Great Plains Studies, Center for
Date of this Version
Summer 2001
Document Type
Article
Citation
Great Plains Quarterly Vol. 21, No. 3, Summer 2001, pp. 240-41.
Abstract
Two themes stand out in this extraordinary analysis of decline in family farm population on the Northern Great Plains since the 1930s. One is the organization of farmers and ranchers as a reaction to economic colonialism and inhospitable natural conditions. Lynwood Oyos properly portrays the Farmers Union as the largest rural organization with a politically liberal disposition in the history of his state. Its leaders, representing as many as 21, 600 members (in 1949), fashioned "a triangle" of functions to include cooperative services, education of members, and lobbying for assistance from both state and national governments. Oyos chronicles the Farmers Union's negative reactions to spokesmen for the Farm Bureau, who favored no governmental interference in a free market economy, and to members of the American Agriculture Movement, who called for exaggerated governmental regulation and economic guarantees. Between these extremes, Farmers Union members lobbied in favor of price supports while channeling increasing energy into regional cooperative efforts to alleviate economic distress.
Oyos reveals that, as a group, Farmers Union members favored isolationism until World War II, then international commitments by the United States government. The Cold War supplied initial rationale for the change, but soon a need for federal involvement in marketing surplus farm and ranch products abroad provided greater incentive. Global marketing fast became an integral component of Farmer Union policy.
Oyos makes his greatest contribution to historical literature with a detailed analysis of federal farm policies from the Agricultural Adjustment Act (AAA) of 1933 through the implementation of the Freedom to Farm Act of 1996. Beginning with Franklin Roosevelt and Henry Wallace in the 1930s, he traces the administration of congressional agricultural policies by presidents and secretaries of agriculture to the end of the twentieth century. With clear and substantial descriptions he explains parity, price floors, target prices, crop loans, deficiency payments, acreage controls, the Soil Bank, Set Asides, Payments in Kind (PIK), and the Conservation Reserve Program (CRP).
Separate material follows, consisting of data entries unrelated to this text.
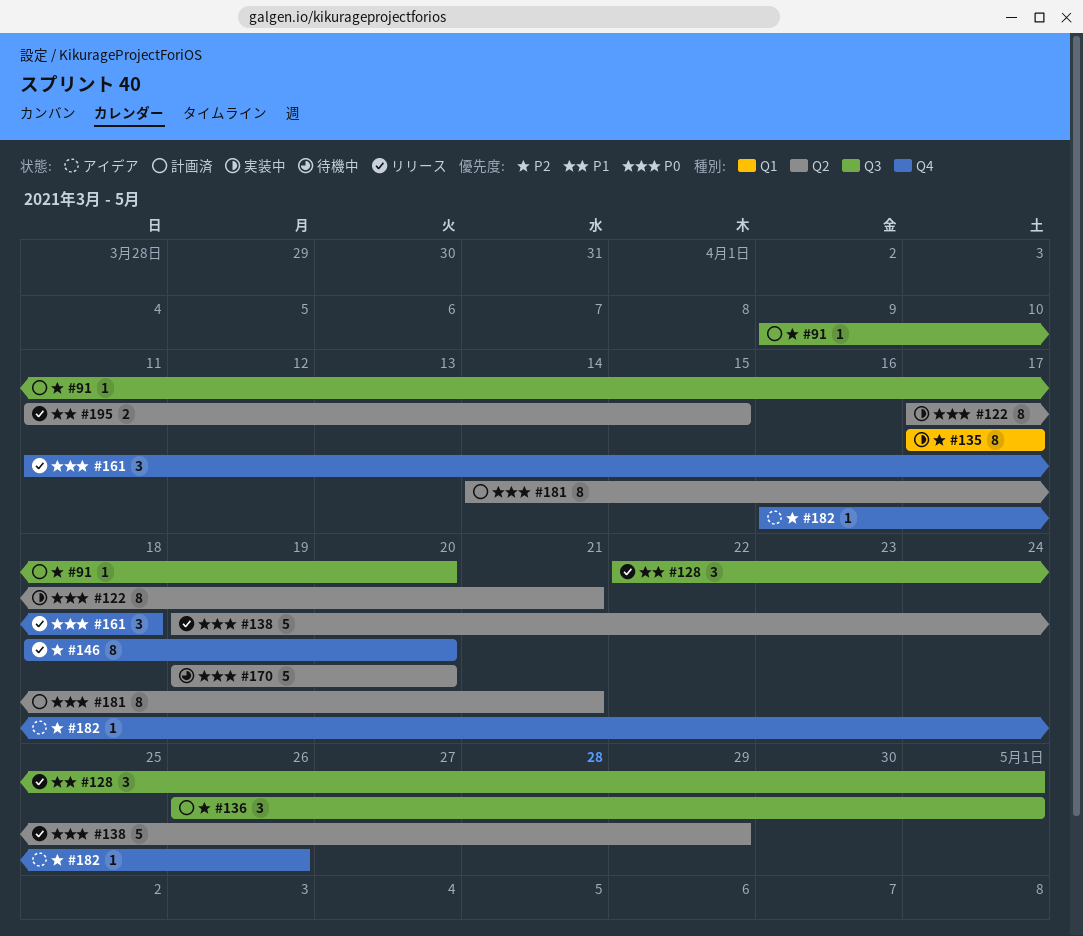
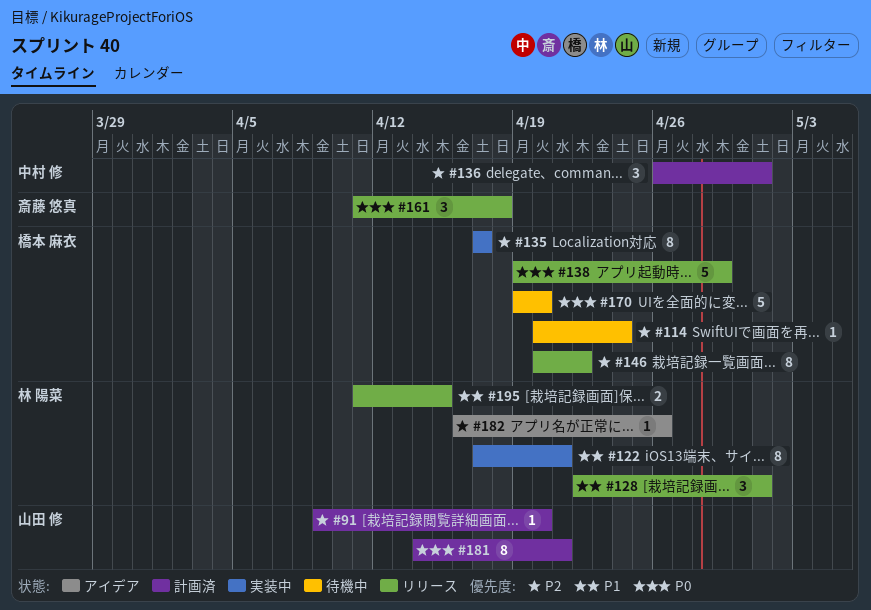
#114: none -> present
#122, priority: P0 -> P1
#146, start: Apr 18 -> Apr 20
#146, due: Apr 20 -> Apr 22

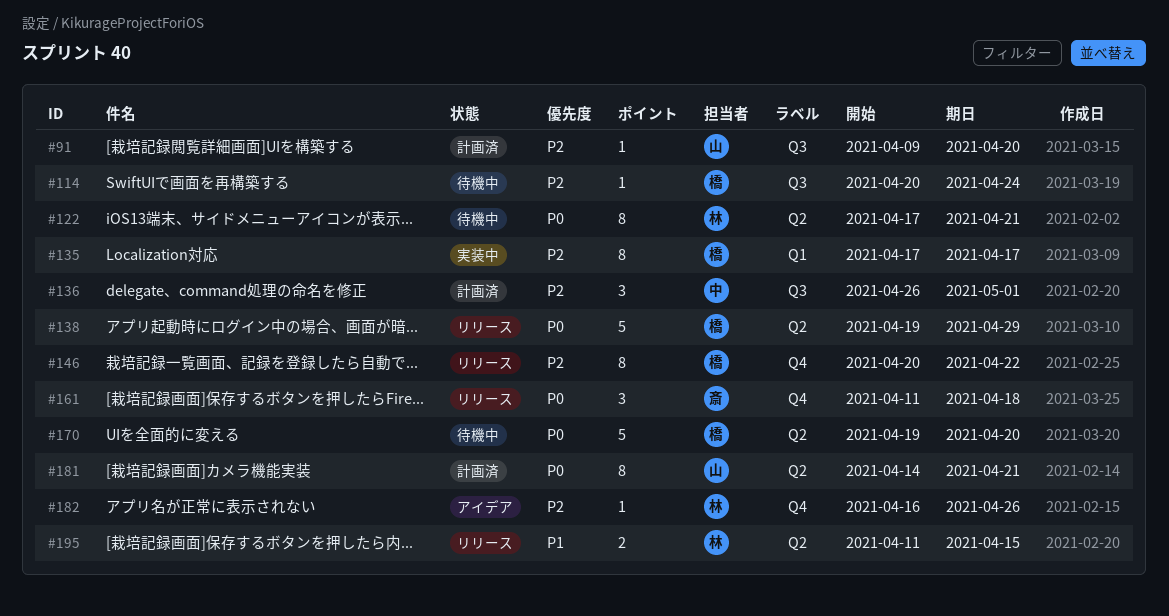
#122, status: 実装中 -> 待機中
#122, priority: P1 -> P0
#128: present -> none

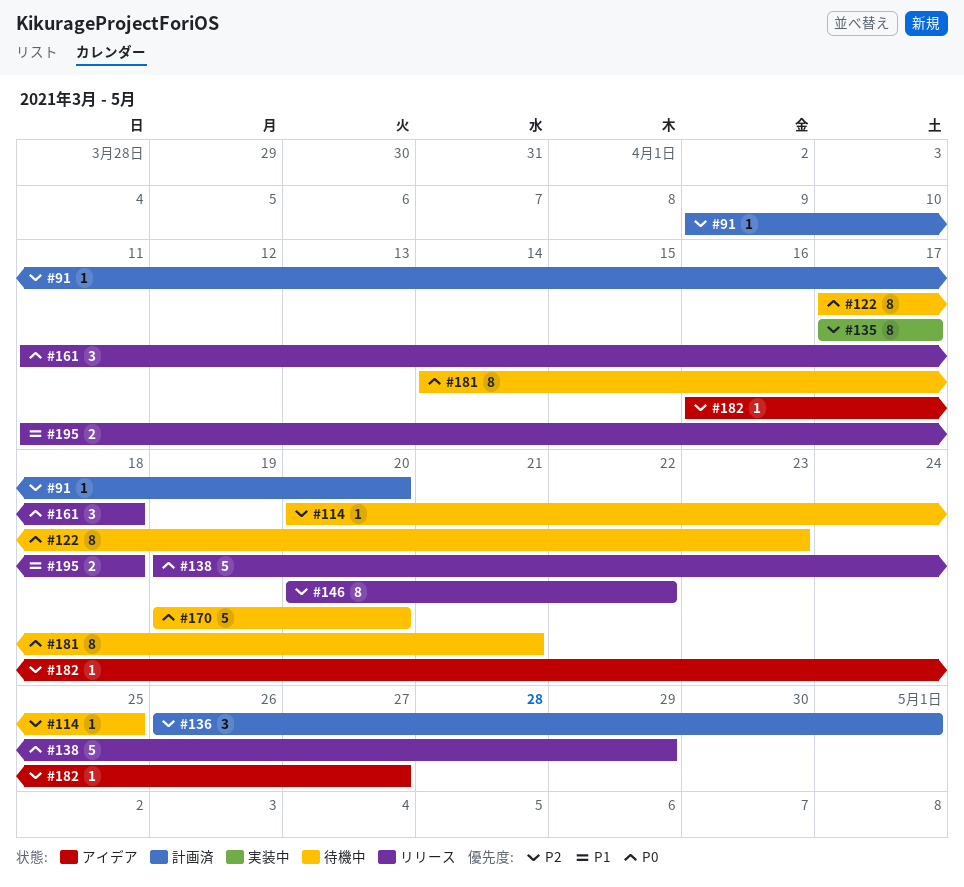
#114, due: Apr 24 -> Apr 25
#122, due: Apr 21 -> Apr 23
#181, status: 計画済 -> 待機中
#182, due: Apr 26 -> Apr 27
#195, due: Apr 15 -> Apr 18

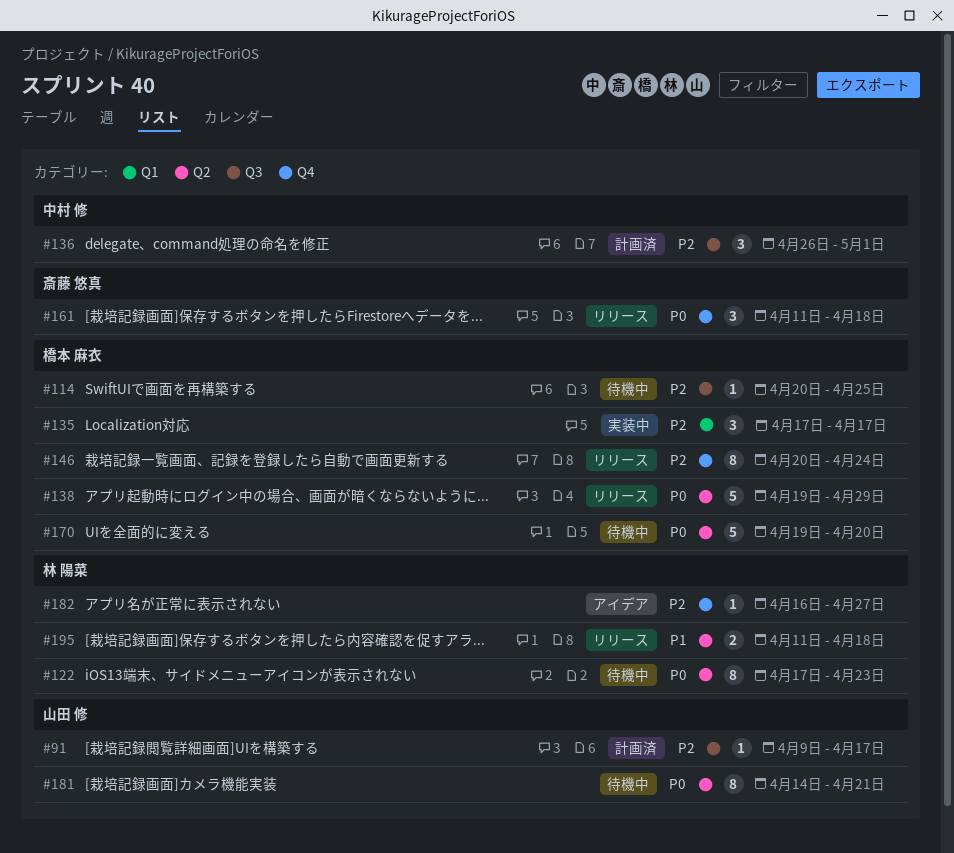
#91, due: Apr 20 -> Apr 17
#135, estimate: 8 -> 3
#146, due: Apr 22 -> Apr 24

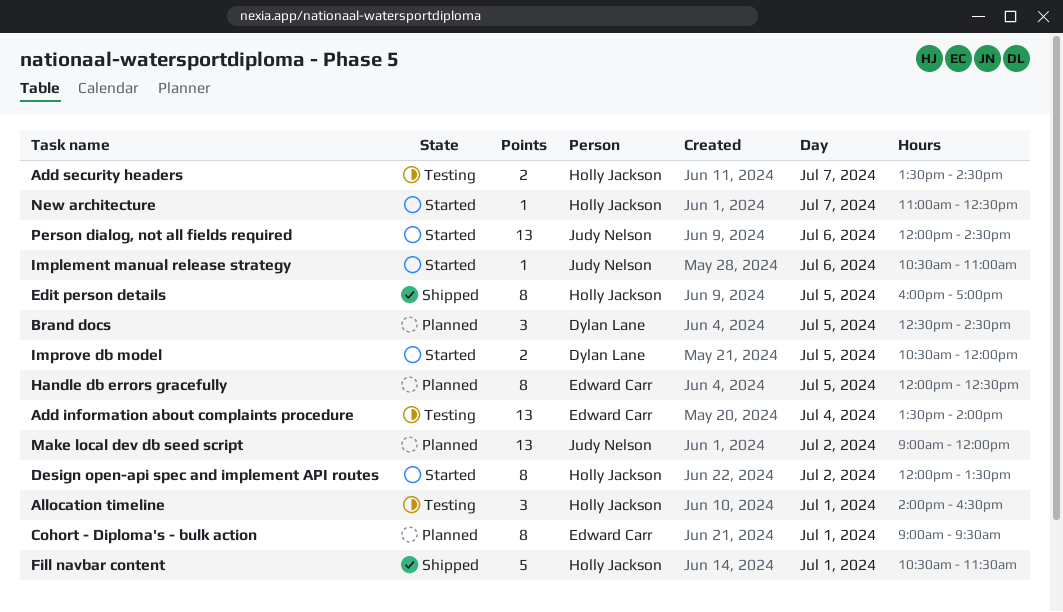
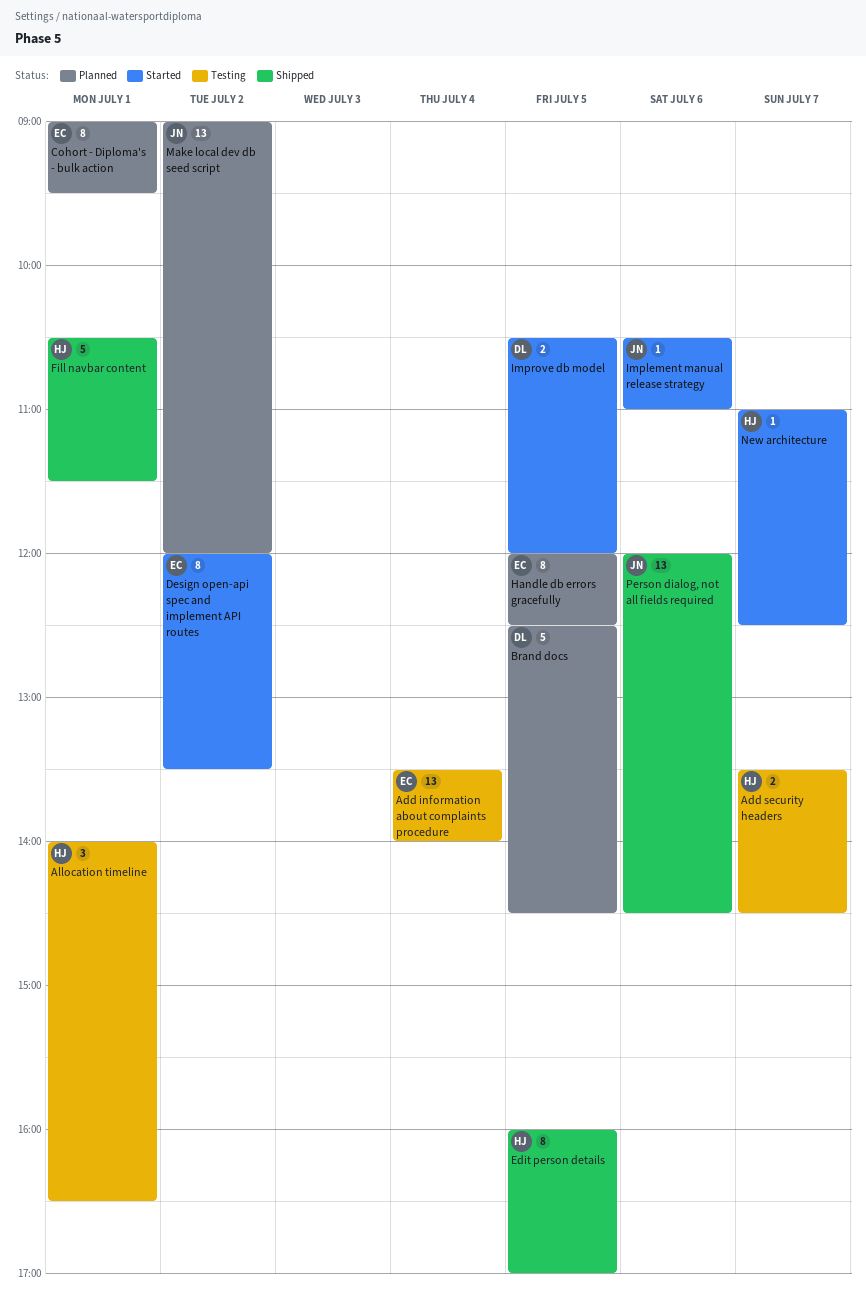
Brand docs, estimate: 3 -> 5
Design open-api spec and implement API routes, owner: Holly Jackson -> Edward Carr
Person dialog, not all fields required, status: Started -> Shipped

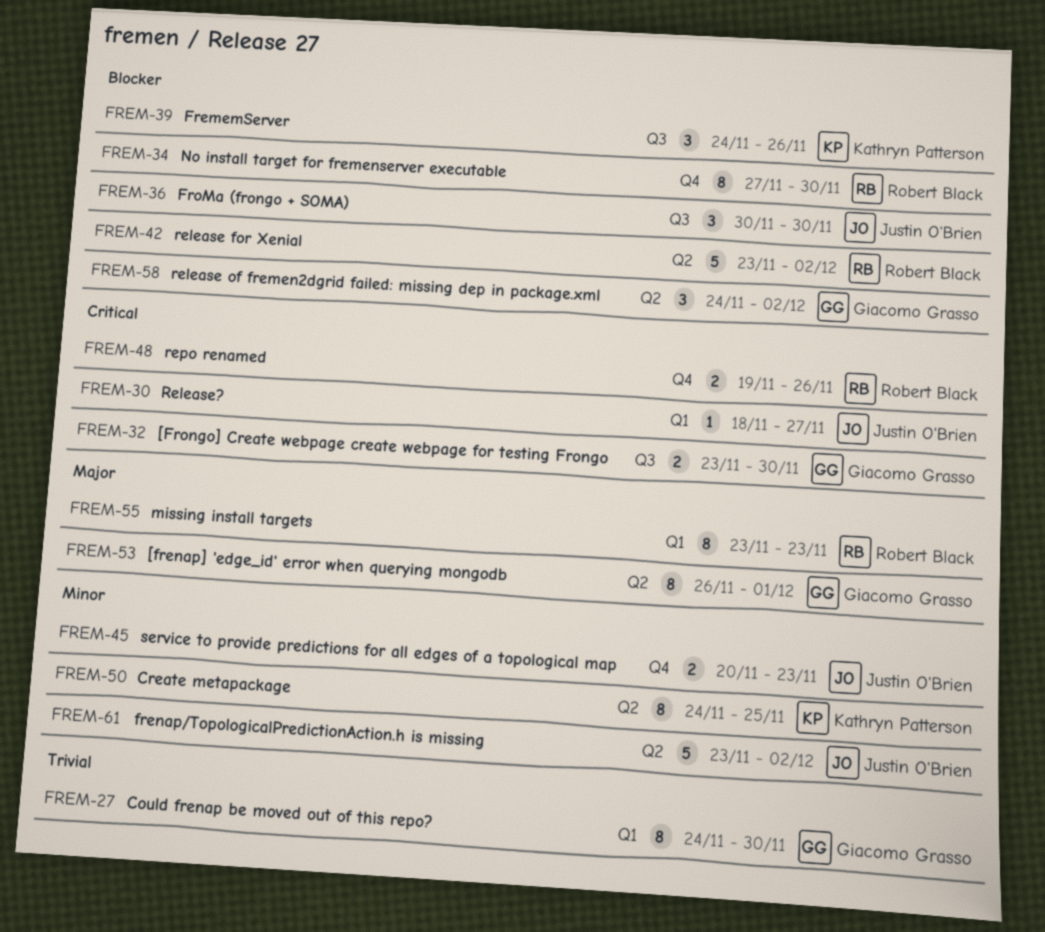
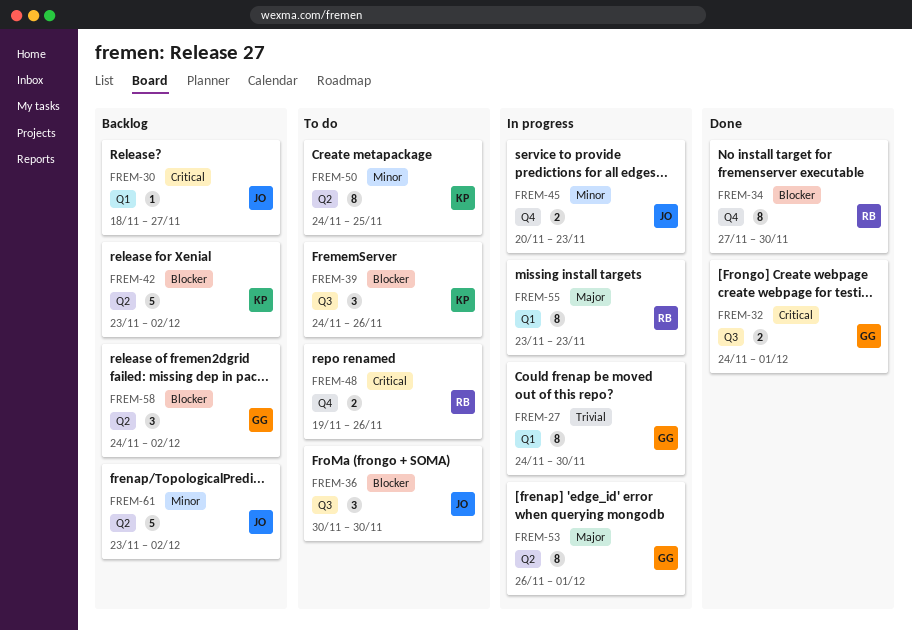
FREM-32, start: Nov 23 -> Nov 24
FREM-32, due: Nov 30 -> Dec 1
FREM-42, owner: Robert Black -> Kathryn Patterson

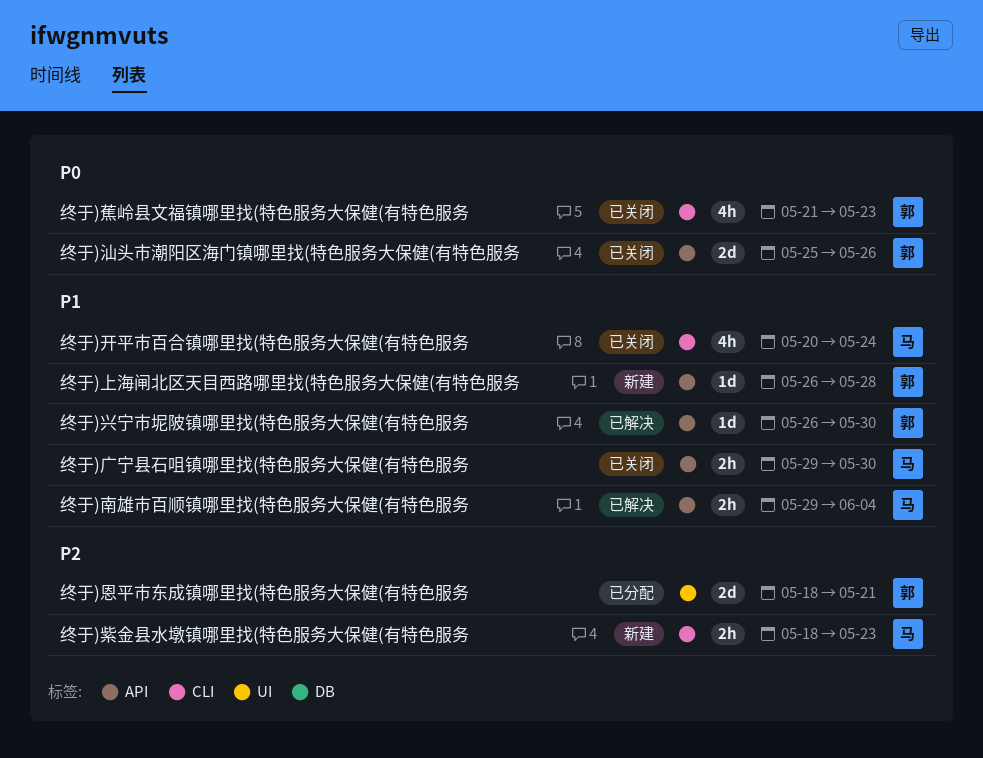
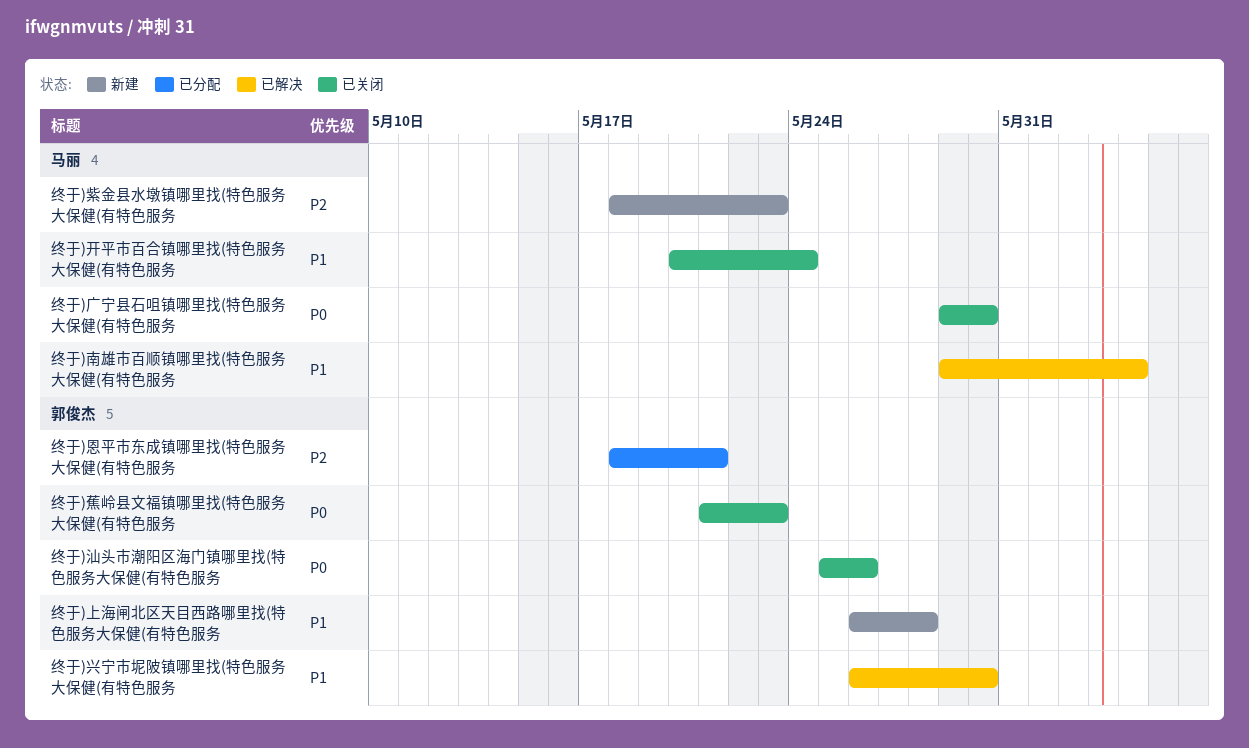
终于)广宁县石咀镇哪里找(特色服务大保健(有特色服务, priority: P1 -> P0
His text exposes administrative chicanery and instability in federal policies as principal causes for the steady decline of family farming. In the absence of remedial amendments to the Freedom to Farm Act, which is designed to phase out federal support, Oyos predicts continuing deterioration in family farming and corresponding change in rural sociology.
Some professional historians might differ with him about scattered facts or interpretations, but all should appreciate his sharp presentation of significant themes in a clear and pleasing style. A remarkable selection of photographs greatly enhances the text. End notes and bibliographical categories provide ample evidence of thoroughgoing research in both primary and secondary sources. Prospective readers with interests in rural organizations, family farming, federal farm policies, and Great Plains history as a general subject will all enjoy this intriguing book. Librarians who feature Western Americana should regard The Family Farmers' Advocate as an essential acquisition.